Melkbelly

PITH

BY Rachel Evangeline ChiongPublished Apr 6, 2020

7
Chicago four-piece noise-rock band Melkbelly have returned, after two years of touring, with PITH, an angsty weekend daydream on a humid, summer morning. From song composition to its track arrangement, listening to this album feels like cracking open a zine scrawled with Grimm-like poetry.
 
It's a collection of full-length tunes and short vignettes, like "Sickeningly Teeth" and "Take H2O." The first song, "THC," coaxes you closer with its sing-song hook, then grabs you by the wrist, thrusting you into the album at the heels of James Wetzel feverishly dancing around his snare and Liam Winters' incessant bass. The album dips midway into an intermission through "Kissing Under Some Bats," the longest song on the record, creating a space for the listener to revel in five minutes of pure noise before carrying on.
 
Miranda Winters' lyrics don't get lost among the "collection of rare Russian tube mics," which were placed around the studio to amplify Melkbelly's noise.

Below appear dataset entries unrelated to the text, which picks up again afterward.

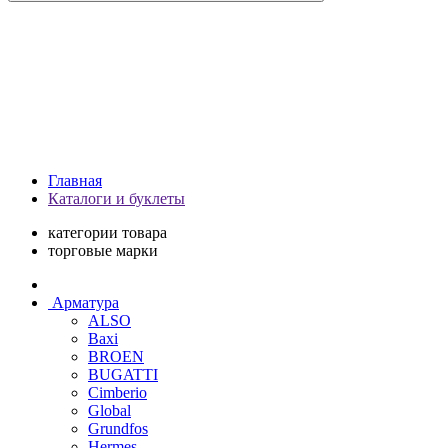
Главная
Каталоги и буклеты
категории товара
торговые марки
Арматура
ALSO
Baxi
BROEN
BUGATTI
Cimberio
Global
Grundfos
Hermes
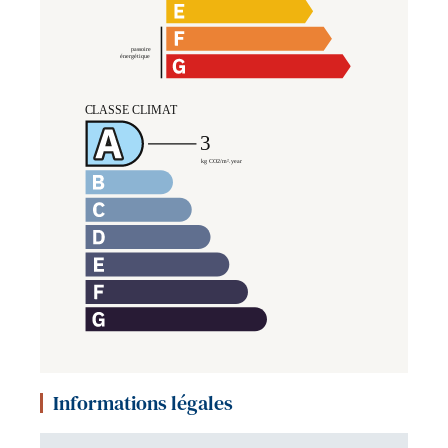
Informations légales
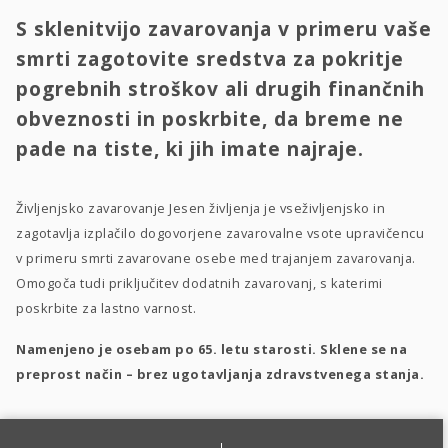
S sklenitvijo zavarovanja v primeru vaše
smrti zagotovite sredstva za pokritje
pogrebnih stroškov ali drugih finančnih
obveznosti in poskrbite, da breme ne
pade na tiste, ki jih imate najraje.
Življenjsko zavarovanje Jesen življenja je vseživljenjsko in
zagotavlja izplačilo dogovorjene zavarovalne vsote upravičencu
v primeru smrti zavarovane osebe med trajanjem zavarovanja.
Omogoča tudi priključitev dodatnih zavarovanj, s katerimi
poskrbite za lastno varnost.
Namenjeno je osebam po 65. letu starosti. Sklene se na
preprost način – brez ugotavljanja zdravstvenega stanja.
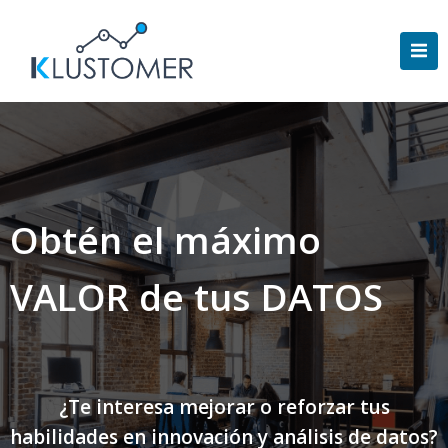
Saltar
al
contenido
Obtén el máximo
VALOR de tus DATOS
¿Te interesa mejorar o reforzar tus
habilidades en innovación y análisis de datos?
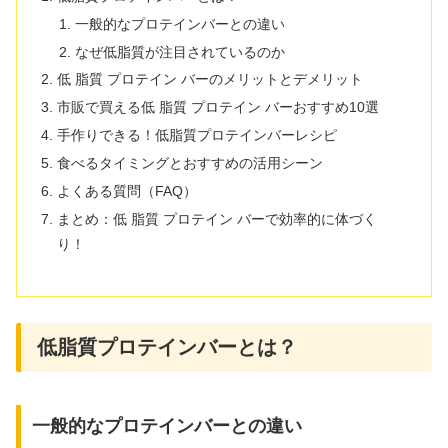
一般的なプロテインバーとの違い
なぜ低脂質が注目されているのか
低 脂質 プロテイン バーのメリットとデメリット
市販で買える低 脂質 プロテイン バーおすすめ10選
手作りできる！低脂質プロテインバーレシピ
食べるタイミングとおすすめの活用シーン
よくある質問（FAQ）
まとめ：低 脂質 プロテイン バーで効率的に体づく
り！
低脂質プロテインバーとは？
一般的なプロテインバーとの違い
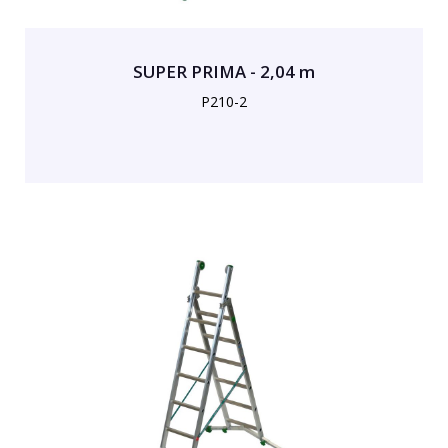
SUPER PRIMA - 2,04 m
P210-2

Lines like "loaded up and drove out to the softer roads in Michigan" in title track "LCR" are glued to catchy melodies, which have a mesmerizing sing-along effect. But catchy riffs are only the cusp of Melkbelly's musicality. Miranda and brother-in-law Bart Winters' guitar lines cheekily complement song titles such as the lumbering "dun DUN DUN DUN" in "Little Bug" or the series of spooky minor thirds in "Kissing Under Some Bats."
 
Because of the tightly cohesive kick-off in the first couple songs, the remaining album feels slightly haphazard in comparison. Next to the atomic metaphor of "Sickeningly Teeth," "Mr. Coda" and "Stone Your Friends" deliver a hurried assemblage of imagery that don't feel like they fully contribute to the album as a whole. Nonetheless, they roll down the road which eventually lands the listener at "Flatness."
 
The final track opens with sentimental chords like looking over the shoulder at the journey about to finish. Miranda laments "I don't have the patience to understand the shape of flatness," repeatedly, until it begins to sound like a question. Even when the music flattens into silence, even after the album ends, it echoes in your head reaching past the sweltering daydream.
 
In these current unpredictable times, Melkbelly thrashes against a feeling of grief, a decaying normal, and the shapes of stagnation. PITH is an album that old and new listeners alike can sink their teeth into and ride out a season of summer days holed up in their bedrooms.